The Shenzhen-based company said yesterday that it paid US$84.4 million for about 11 million newly issued shares to become the second-largest shareholder in eLong after Expedia, the world's biggest online travel services business.
It is the first strategic investment in the online travel business for Tencent, which has a market capitalisation of HK$391.65 billion.

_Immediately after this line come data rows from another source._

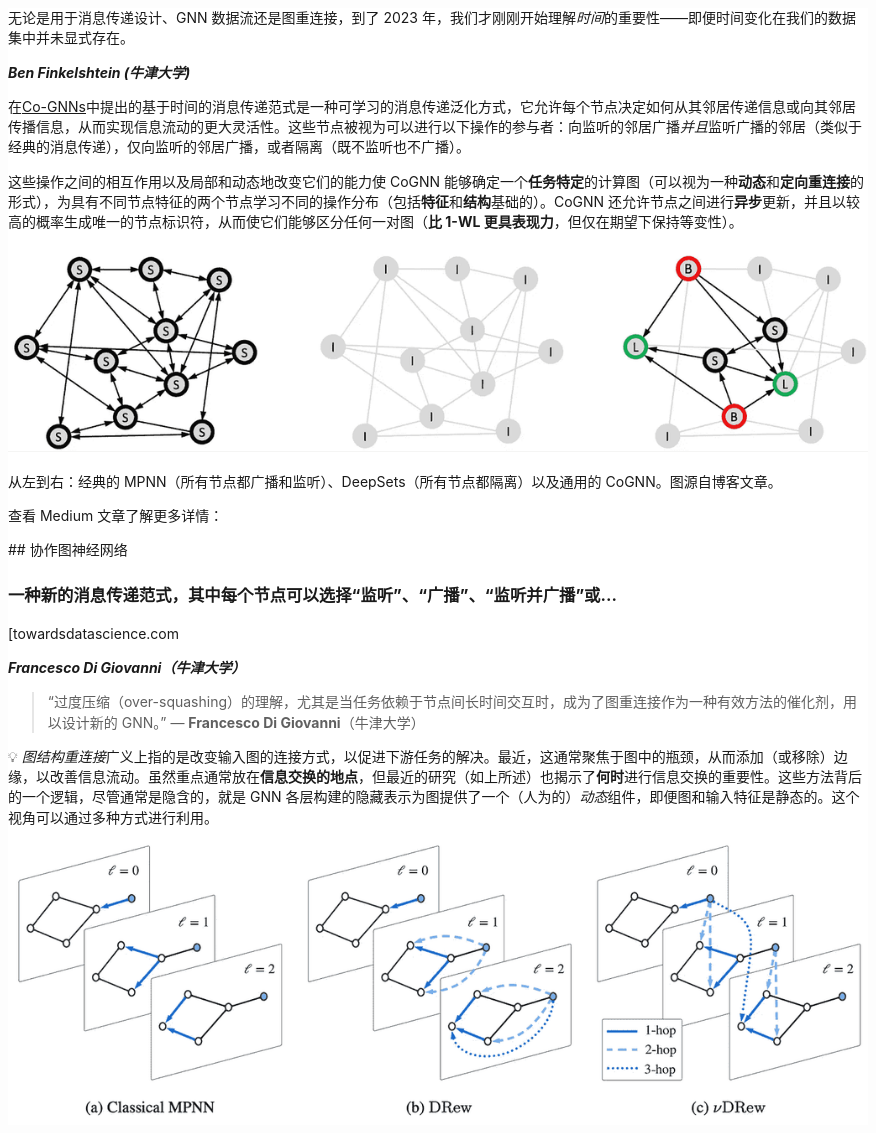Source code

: 无论是用于消息传递设计、GNN 数据流还是图重连接，到了 2023 年，我们才刚刚开始理解*时间*的重要性——即便时间变化在我们的数据集中并未显式存在。

***Ben Finkelshtein (牛津大学)***

在[Co-GNNs](https://arxiv.org/abs/2310.01267)中提出的基于时间的消息传递范式是一种可学习的消息传递泛化方式，它允许每个节点决定如何从其邻居传递信息或向其邻居传播信息，从而实现信息流动的更大灵活性。这些节点被视为可以进行以下操作的参与者：向监听的邻居广播*并且*监听广播的邻居（类似于经典的消息传递），仅向监听的邻居广播，或者隔离（既不监听也不广播）。

这些操作之间的相互作用以及局部和动态地改变它们的能力使 CoGNN 能够确定一个**任务特定**的计算图（可以视为一种**动态**和**定向重连接**的形式），为具有不同节点特征的两个节点学习不同的操作分布（包括**特征**和**结构**基础的）。CoGNN 还允许节点之间进行**异步**更新，并且以较高的概率生成唯一的节点标识符，从而使它们能够区分任何一对图（**比 1-WL 更具表现力**，但仅在期望下保持等变性）。

![](img/832de2447364cc0ce241d969ef16d4ff.png)

从左到右：经典的 MPNN（所有节点都广播和监听）、DeepSets（所有节点都隔离）以及通用的 CoGNN。图源自博客文章。

查看 Medium 文章了解更多详情：

[](/co-operative-graph-neural-networks-34c59bf6805e?source=post_page-----3af5d38376e1--------------------------------) ## 协作图神经网络

### 一种新的消息传递范式，其中每个节点可以选择“监听”、“广播”、“监听并广播”或...

[towardsdatascience.com

***Francesco Di Giovanni（牛津大学）***

> “过度压缩（over-squashing）的理解，尤其是当任务依赖于节点间长时间交互时，成为了图重连接作为一种有效方法的催化剂，用以设计新的 GNN。” — **Francesco Di Giovanni**（牛津大学）

️💡 *图结构重连接*广义上指的是改变输入图的连接方式，以促进下游任务的解决。最近，这通常聚焦于图中的瓶颈，从而添加（或移除）边缘，以改善信息流动。虽然重点通常放在**信息交换的地点**，但最近的研究（如上所述）也揭示了**何时**进行信息交换的重要性。这些方法背后的一个逻辑，尽管通常是隐含的，就是 GNN 各层构建的隐藏表示为图提供了一个（人为的）*动态*组件，即便图和输入特征是静态的。这个视角可以通过多种方式进行利用。

![](img/5e8ada337159c1aa6df710ba9f895619.png)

The Hong Kong-listed firm is already well-entrenched as the mainland's leading provider of online gaming, instant messaging, social networking and mobile value-added services.
The eLong deal also marks the initial round of strategic spending promised by chairman and chief executive Pony Ma Huateng to grow Tencent's operations in key online areas such as e-commerce, micro-blog, search and security.
The company plans to develop offerings that will allow its online community of about 647 million 'QQ' user accounts to tap into eLong's portfolio of more than 150,000 hotel properties worldwide, including 19,200 hotels on the mainland.
'We believe consumers throughout China will benefit from this partnership, while eLong and Expedia [hotel and travel services] partners enjoy significant new access to internet traffic and young customers in China,' eLong chief executive Cui Guangfu said.
Expedia yesterday joined Tencent in investing in eLong by buying an additional 8 per cent stake, or 5.4 million newly issued shares, in the company for US$41.2 million, boosting the United States-based firm's total shareholding to 56 per cent.
Beijing-based eLong said it would use the proceeds for acquisitions, business development, working capital and other general corporate purposes.
Market analyst iResearch estimated that Ctrip.com International remained the mainland's leading online travel services provider with a 47.3 per cent share in the first quarter, compared with second-ranked eLong's 7.5 per cent share.
Nasdaq-listed eLong yesterday reported a 30 per cent rise in first-quarter net profit to 7.7 million yuan (HK$9.2 million), from 5.9 million yuan a year earlier, due to strong growth in online hotel bookings.
'We expect our hotel online bookings will for the first time exceed our call-centre bookings in the second quarter,' Cui said.
The company saw its total first-quarter net revenue, excluding business tax and other surcharges, climb 23 per cent to 124.5 million yuan.
It forecast second-quarter revenue to range between 137 million yuan and 149 million yuan, equivalent to a year-on-year increase of between 15 per cent and 25 per cent.